The last property, jasypt.encryptor.proxyPropertySources
is used to indicate jasyp-spring-boot
how property values are going to be intercepted for decryption. The default value, false
uses custom wrapper implementations of PropertySource
, EnumerablePropertySource
, and MapPropertySource
. When true
is specified for this property, the interception mechanism will use CGLib proxies on each specific PropertySource
implementation. This may be useful on some scenarios where the type of the original PropertySource
must be preserved.
For custom configuration of the encryptor and the source of the encryptor password you can always define your own StringEncryptor bean in your Spring Context, and the default encryptor will be ignored.
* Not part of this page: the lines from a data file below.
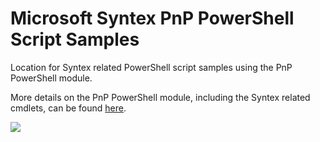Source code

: # Microsoft Syntex PnP PowerShell Script Samples #

Location for Syntex related PowerShell script samples using the PnP PowerShell module.

More details on the PnP PowerShell module, including the Syntex related cmdlets, can be found [here](https://pnp.github.io/powershell/).

<img src="https://pnptelemetry.azurewebsites.net/syntex-samples/scripts/readme" />
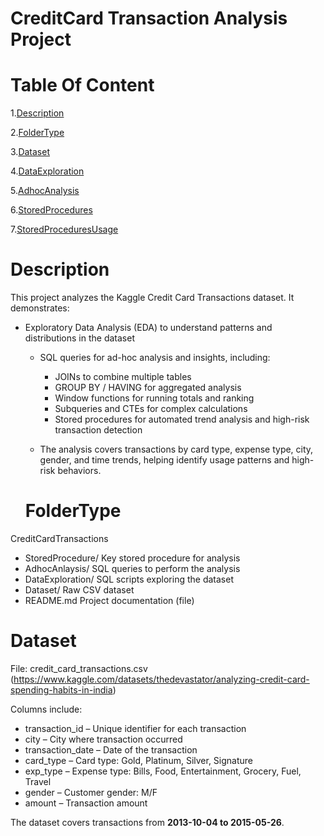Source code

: # **CreditCard Transaction Analysis Project** #
# Table Of Content  #
1.[Description](#Descrption)

2.[FolderType](#FolderType)

3.[Dataset](#Dataset)

4.[DataExploration](#DataExploration)

5.[AdhocAnalysis](#AdhocAnalysis)

6.[StoredProcedures](#StoredProcedures)

7.[StoredProceduresUsage](#StoredProceduresUsage)

 # **Description** #
 
This project analyzes the Kaggle Credit Card Transactions dataset. It demonstrates:
- Exploratory Data Analysis (EDA) to understand patterns and distributions in the dataset
  
     - SQL queries for ad-hoc analysis and insights, including:
       
        - JOINs to combine multiple tables
        - GROUP BY / HAVING for aggregated analysis
        - Window functions for running totals and ranking
        - Subqueries and CTEs for complex calculations
        - Stored procedures for automated trend analysis and high-risk transaction detection
          
    - The analysis covers transactions by card type, expense type, city, gender, and time trends, helping identify usage patterns and high-risk behaviors.
 
  # **FolderType** #
  
CreditCardTransactions
 - StoredProcedure/  Key stored procedure for analysis
 - AdhocAnlaysis/ SQL queries to perform the analysis
 - DataExploration/  SQL scripts exploring the dataset
 - Dataset/ Raw CSV dataset
 - README.md  Project documentation  (file)

# **Dataset** #
File: credit_card_transactions.csv (https://www.kaggle.com/datasets/thedevastator/analyzing-credit-card-spending-habits-in-india)

Columns include:
- transaction_id – Unique identifier for each transaction
- city – City where transaction occurred
- transaction_date – Date of the transaction
- card_type – Card type: Gold, Platinum, Silver, Signature
- exp_type – Expense type: Bills, Food, Entertainment, Grocery, Fuel, Travel
- gender – Customer gender: M/F
- amount – Transaction amount
  
The dataset covers transactions from **2013-10-04 to 2015-05-26**.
For instance:
@Bean
static public StringEncryptor stringEncryptor() {
PooledPBEStringEncryptor encryptor = new PooledPBEStringEncryptor();
SimpleStringPBEConfig config = new SimpleStringPBEConfig();
config.setPassword("password");
config.setAlgorithm("PBEWithMD5AndDES");
config.setKeyObtentionIterations("1000");
config.setPoolSize("1");
config.setProviderName("SunJCE");
config.setSaltGeneratorClassName("org.jasypt.salt.RandomSaltGenerator");
config.setStringOutputType("base64");
encryptor.setConfig(config);
return encryptor;
}
The jasypt-spring-boot-demo folder contains a working Spring Boot app example. The Demo app explicitly sets a System property with the encryption password before the app in runned. To have a little more realistic scenario try removing the line where the system property is set, build the app with maven, and the run:
java -jar target/jasypt-spring-boot-demo-0.0.1-SNAPSHOT.jar --jasypt.encryptor.password=password
And you'll be passing the encryption password as a command line argument. Run it like this:
java -Djasypt.encryptor.password=password -jar target/jasypt-spring-boot-demo-0.0.1-SNAPSHOT.jar
And you'll be passing the encryption password as a System property.